*Problem requirements*
Transcribe each line below word for word.

*Exercise materials*
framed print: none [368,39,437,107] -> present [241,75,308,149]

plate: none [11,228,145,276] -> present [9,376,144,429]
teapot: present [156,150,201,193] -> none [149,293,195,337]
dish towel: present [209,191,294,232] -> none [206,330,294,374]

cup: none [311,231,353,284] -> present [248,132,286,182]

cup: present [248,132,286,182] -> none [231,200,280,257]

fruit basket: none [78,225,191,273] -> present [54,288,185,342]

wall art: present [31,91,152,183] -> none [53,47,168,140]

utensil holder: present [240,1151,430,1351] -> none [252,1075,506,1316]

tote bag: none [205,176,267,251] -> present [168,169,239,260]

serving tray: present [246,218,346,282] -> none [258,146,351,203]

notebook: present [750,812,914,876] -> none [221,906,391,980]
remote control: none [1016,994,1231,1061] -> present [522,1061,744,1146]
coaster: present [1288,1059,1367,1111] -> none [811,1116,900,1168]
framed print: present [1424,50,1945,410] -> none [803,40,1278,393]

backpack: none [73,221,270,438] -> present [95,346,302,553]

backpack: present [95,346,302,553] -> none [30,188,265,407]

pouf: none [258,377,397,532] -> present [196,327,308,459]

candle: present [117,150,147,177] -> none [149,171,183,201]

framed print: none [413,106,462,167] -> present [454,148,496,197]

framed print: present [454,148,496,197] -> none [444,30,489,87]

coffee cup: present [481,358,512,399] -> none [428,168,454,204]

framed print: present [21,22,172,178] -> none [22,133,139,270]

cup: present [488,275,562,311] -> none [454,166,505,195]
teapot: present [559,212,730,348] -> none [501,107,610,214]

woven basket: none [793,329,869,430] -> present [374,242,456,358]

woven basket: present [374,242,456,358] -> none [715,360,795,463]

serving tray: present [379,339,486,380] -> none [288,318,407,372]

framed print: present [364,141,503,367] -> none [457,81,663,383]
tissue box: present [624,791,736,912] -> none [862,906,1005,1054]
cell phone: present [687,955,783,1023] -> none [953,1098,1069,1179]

*Answer below*
framed print: none [368,39,437,107] -> present [241,75,308,149]

plate: none [11,228,145,276] -> present [9,376,144,429]
teapot: present [156,150,201,193] -> none [149,293,195,337]
dish towel: present [209,191,294,232] -> none [206,330,294,374]

cup: none [311,231,353,284] -> present [248,132,286,182]

cup: present [248,132,286,182] -> none [231,200,280,257]

fruit basket: none [78,225,191,273] -> present [54,288,185,342]

wall art: present [31,91,152,183] -> none [53,47,168,140]

utensil holder: present [240,1151,430,1351] -> none [252,1075,506,1316]

tote bag: none [205,176,267,251] -> present [168,169,239,260]

serving tray: present [246,218,346,282] -> none [258,146,351,203]

notebook: present [750,812,914,876] -> none [221,906,391,980]
remote control: none [1016,994,1231,1061] -> present [522,1061,744,1146]
coaster: present [1288,1059,1367,1111] -> none [811,1116,900,1168]
framed print: present [1424,50,1945,410] -> none [803,40,1278,393]

backpack: none [73,221,270,438] -> present [95,346,302,553]

backpack: present [95,346,302,553] -> none [30,188,265,407]

pouf: none [258,377,397,532] -> present [196,327,308,459]

candle: present [117,150,147,177] -> none [149,171,183,201]

framed print: none [413,106,462,167] -> present [454,148,496,197]

framed print: present [454,148,496,197] -> none [444,30,489,87]

coffee cup: present [481,358,512,399] -> none [428,168,454,204]

framed print: present [21,22,172,178] -> none [22,133,139,270]

cup: present [488,275,562,311] -> none [454,166,505,195]
teapot: present [559,212,730,348] -> none [501,107,610,214]

woven basket: none [793,329,869,430] -> present [374,242,456,358]

woven basket: present [374,242,456,358] -> none [715,360,795,463]

serving tray: present [379,339,486,380] -> none [288,318,407,372]

framed print: present [364,141,503,367] -> none [457,81,663,383]
tissue box: present [624,791,736,912] -> none [862,906,1005,1054]
cell phone: present [687,955,783,1023] -> none [953,1098,1069,1179]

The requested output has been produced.